*Work order A*: In the essay on Mary Shelley's The Last Man below, list the books the author calls the "usual suspects" among works that feature epidemics.
*Work order B*: According to the essay on Mary Shelley's The Last Man, which follows, in what year did Mary Shelley begin writing the book?

** Opening Passage shown block **

The Failure of Progress and the Example of Fraternity in Mary Shelley’s “The Last Man”


SFRA Review, vol. 51, no. 2

Symposium: Living in the End Times


The Failure of Progress and the Example of Fraternity in Mary Shelley’s “The Last Man”

Zsolt Czigányik

The Covid-19 pandemic naturally turns readers’ interest toward books that feature epidemics; the usual suspects are Bocaccio’s Decameron, Defoe’s A Journal of the Plague Year, and Camus’ The Plague. This paper focuses on a similarly important book, Mary Shelley’s 1826 pandemic narrative, The Last Man.[1] Its plot takes place in the end of the fictive 21st century, when England has become a republic but any social progress is annulled by a global plague epidemic that wipes out humanity. The Last Man culminates in a tragic exodus of an ever-decreasing number of the remaining members of humankind through a devastated Europe, until the narrator can find no more living persons on the continent. As Madeleine Joelson argues, the widowed Mary Shelley was also very lonely at the time of writing the book, and thus the narrative’s “infectious disease is not only a physical or biological phenomenon, but a sociological one as well” (Joelson, np). In building on this assertion, my short essay draws conclusions that concern modern societies, and offers a twenty-first century reading of The Last Man with the current pandemic in mind. I believe that Shelley’s book might help us understand how and why we should live our lives differently after the pandemic, rather than returning to the same practices of the individualism of a consumer society that has been one of the main causes of global warming and which has also had a significant impact in the development of the current pandemic. 

Éva Antal argues that The Last Man is three novels in one—the first part being “a romantic narrative of six characters’ life and their relations, the middle one is an apocalyptic narrative of the plague, while the last, post-apocalyptic volume describes the melancholy of the end of the world” (4). Muriel Spark also points out these three parts, identifying them as the decomposition of the family, of society, and of mankind, respectively (181). Yet these three parts are not interwoven seamlessly, and nothing beyond the suspicious title suggests, until roughly halfway through the book, that The Last Man is going to be about a devastating pandemic. I suspect that, in 1824, when Mary Shelley began her work, she did not know yet that it would be mainly about a plague. It is likely that her thoughts were turned towards this topic in the following year, in 1825, by the publication of The Diary of Samuel Pepys, with its detailed descriptions of the 1665 London plague. Yet this is speculation, as her journals unfortunately reveal no such evidence: in this period, neither Shelley’s letters nor her journals reflect on either her readings or her work, so the fact that she does not mention Pepys does not mean that she did not read it.[2] What we can state for certain is that the uneven structure of the book reflects the uncertainties and significant personal and literary events during its composition.

** Closing Passage shown block **
** Opening Data supplied block **

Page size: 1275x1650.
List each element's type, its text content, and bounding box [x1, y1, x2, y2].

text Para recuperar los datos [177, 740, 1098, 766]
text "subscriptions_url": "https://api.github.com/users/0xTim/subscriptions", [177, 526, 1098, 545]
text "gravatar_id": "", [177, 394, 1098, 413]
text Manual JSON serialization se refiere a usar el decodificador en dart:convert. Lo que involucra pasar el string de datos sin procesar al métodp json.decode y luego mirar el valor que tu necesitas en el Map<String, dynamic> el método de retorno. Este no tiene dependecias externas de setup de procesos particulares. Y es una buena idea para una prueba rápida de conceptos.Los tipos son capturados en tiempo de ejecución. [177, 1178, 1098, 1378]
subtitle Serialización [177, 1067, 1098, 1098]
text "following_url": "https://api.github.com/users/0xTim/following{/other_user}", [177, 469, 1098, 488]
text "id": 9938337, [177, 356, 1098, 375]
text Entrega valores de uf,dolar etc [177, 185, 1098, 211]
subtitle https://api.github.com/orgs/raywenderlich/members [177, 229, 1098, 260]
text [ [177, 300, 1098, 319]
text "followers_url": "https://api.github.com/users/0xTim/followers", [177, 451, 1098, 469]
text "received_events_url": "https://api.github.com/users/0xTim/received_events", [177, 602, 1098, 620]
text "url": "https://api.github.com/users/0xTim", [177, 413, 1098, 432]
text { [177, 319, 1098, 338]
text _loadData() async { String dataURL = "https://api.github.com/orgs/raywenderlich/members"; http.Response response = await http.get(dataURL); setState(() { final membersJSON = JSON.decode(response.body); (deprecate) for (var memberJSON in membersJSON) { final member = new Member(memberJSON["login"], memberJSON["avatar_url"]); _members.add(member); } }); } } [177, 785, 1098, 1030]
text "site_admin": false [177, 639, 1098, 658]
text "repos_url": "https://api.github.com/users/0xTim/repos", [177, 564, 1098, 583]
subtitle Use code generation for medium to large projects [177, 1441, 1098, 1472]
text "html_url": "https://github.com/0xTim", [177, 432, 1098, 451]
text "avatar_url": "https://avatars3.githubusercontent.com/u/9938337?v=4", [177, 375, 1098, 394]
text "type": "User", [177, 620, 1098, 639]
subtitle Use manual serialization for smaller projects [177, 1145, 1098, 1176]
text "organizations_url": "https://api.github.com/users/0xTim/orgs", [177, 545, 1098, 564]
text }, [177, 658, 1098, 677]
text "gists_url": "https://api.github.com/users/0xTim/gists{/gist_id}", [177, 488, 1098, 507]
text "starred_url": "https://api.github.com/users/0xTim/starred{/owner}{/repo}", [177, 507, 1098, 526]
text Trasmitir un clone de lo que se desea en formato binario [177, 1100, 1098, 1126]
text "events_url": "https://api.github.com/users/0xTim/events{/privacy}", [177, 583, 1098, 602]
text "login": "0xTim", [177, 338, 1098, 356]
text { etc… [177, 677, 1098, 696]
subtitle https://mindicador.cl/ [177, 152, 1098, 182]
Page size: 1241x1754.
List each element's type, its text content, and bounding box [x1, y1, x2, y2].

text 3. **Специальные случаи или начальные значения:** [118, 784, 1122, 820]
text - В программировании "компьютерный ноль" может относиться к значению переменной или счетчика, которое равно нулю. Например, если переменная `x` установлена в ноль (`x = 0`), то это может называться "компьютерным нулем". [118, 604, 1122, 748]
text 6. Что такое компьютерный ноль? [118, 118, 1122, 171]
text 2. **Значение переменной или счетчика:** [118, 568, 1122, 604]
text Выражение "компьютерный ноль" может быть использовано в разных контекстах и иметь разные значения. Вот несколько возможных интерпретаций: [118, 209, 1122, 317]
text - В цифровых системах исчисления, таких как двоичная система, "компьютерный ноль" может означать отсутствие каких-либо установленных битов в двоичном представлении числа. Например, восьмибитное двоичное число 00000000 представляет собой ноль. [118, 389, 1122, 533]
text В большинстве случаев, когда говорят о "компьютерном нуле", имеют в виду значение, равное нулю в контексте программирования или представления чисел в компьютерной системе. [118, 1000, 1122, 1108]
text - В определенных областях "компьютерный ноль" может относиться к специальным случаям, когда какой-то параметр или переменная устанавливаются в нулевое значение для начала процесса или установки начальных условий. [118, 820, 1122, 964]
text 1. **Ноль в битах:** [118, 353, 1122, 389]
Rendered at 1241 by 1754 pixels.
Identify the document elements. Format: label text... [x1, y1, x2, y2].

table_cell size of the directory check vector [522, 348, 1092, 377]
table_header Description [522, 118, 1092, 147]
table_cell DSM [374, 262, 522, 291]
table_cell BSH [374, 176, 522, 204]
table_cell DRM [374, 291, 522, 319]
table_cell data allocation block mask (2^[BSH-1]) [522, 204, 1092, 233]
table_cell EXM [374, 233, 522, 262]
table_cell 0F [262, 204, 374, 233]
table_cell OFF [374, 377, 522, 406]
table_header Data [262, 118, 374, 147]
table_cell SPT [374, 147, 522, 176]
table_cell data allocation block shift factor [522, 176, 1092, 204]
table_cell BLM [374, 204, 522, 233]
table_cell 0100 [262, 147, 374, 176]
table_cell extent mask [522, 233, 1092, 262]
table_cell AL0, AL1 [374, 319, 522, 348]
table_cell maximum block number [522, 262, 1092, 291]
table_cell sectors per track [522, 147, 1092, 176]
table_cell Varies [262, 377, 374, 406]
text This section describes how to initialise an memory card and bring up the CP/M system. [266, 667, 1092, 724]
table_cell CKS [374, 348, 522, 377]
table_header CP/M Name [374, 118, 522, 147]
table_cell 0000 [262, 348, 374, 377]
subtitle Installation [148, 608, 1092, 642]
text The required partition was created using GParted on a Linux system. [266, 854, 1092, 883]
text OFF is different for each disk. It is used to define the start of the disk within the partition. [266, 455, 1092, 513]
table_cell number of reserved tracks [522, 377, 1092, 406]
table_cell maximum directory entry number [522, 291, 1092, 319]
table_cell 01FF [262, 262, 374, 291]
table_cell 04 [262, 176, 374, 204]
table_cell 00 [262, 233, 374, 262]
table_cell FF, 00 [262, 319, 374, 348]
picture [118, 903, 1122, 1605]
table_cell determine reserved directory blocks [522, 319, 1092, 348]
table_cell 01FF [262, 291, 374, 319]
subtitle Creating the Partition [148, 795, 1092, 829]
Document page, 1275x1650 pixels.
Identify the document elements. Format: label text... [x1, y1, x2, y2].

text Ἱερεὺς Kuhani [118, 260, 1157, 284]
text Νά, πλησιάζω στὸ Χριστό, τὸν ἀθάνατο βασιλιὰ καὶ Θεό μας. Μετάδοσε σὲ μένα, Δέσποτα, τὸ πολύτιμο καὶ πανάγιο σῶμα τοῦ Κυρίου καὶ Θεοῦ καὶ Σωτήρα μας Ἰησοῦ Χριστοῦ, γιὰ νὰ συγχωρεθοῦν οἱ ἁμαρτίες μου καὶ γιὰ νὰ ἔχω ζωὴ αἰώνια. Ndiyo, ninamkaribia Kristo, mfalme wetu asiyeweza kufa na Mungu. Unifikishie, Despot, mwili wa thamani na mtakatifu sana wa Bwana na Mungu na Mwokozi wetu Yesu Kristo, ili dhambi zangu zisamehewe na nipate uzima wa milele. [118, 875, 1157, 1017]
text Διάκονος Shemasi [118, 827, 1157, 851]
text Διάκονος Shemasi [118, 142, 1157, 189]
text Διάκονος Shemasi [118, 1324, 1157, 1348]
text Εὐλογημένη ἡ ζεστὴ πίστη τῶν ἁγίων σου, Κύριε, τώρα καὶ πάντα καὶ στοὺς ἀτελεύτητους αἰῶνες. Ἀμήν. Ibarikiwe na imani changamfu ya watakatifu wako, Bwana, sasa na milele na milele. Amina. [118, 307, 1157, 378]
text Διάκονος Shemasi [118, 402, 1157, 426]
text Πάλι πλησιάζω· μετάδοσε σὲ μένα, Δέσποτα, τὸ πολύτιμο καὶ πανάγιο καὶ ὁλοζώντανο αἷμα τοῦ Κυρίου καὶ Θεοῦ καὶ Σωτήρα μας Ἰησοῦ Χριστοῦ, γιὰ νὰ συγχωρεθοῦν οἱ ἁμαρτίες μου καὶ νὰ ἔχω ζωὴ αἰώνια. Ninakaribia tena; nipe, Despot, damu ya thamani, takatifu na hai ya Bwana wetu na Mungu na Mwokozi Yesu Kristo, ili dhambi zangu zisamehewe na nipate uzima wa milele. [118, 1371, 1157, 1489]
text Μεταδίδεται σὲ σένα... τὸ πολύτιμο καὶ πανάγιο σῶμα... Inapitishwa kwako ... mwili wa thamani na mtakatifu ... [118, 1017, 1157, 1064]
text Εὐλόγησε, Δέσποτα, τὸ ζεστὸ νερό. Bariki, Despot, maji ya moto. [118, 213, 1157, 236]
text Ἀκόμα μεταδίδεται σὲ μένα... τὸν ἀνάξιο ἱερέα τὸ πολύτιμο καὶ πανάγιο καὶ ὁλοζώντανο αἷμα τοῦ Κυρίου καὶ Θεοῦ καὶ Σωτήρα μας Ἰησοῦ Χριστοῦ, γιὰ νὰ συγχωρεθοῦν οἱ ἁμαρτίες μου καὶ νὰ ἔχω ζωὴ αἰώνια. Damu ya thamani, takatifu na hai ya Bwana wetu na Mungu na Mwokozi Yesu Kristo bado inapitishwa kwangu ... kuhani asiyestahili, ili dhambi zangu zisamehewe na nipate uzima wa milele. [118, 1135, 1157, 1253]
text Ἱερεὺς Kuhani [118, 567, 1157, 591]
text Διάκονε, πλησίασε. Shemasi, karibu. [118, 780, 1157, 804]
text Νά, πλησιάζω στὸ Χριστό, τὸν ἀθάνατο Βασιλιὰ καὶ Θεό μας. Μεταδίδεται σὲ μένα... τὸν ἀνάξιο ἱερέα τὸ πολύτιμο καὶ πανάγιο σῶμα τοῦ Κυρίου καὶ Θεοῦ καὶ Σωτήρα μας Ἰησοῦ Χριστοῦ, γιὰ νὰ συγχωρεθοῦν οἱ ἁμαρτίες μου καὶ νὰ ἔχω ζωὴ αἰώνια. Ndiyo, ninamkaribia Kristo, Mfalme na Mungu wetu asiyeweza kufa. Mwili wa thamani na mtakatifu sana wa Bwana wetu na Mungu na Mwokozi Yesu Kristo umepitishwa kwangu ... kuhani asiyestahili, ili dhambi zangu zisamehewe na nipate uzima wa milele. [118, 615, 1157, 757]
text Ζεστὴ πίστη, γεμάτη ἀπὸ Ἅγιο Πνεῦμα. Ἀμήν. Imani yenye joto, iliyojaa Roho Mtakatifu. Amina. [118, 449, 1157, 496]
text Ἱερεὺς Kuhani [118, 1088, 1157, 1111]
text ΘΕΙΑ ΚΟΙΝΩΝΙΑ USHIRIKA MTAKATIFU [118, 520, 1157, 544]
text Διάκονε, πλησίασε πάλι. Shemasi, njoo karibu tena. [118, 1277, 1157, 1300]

** Closing Data supplied block **

*Your response A*: Bocaccio's Decameron, Defoe's A Journal of the Plague Year, and Camus' The Plague

*Your response B*: 1824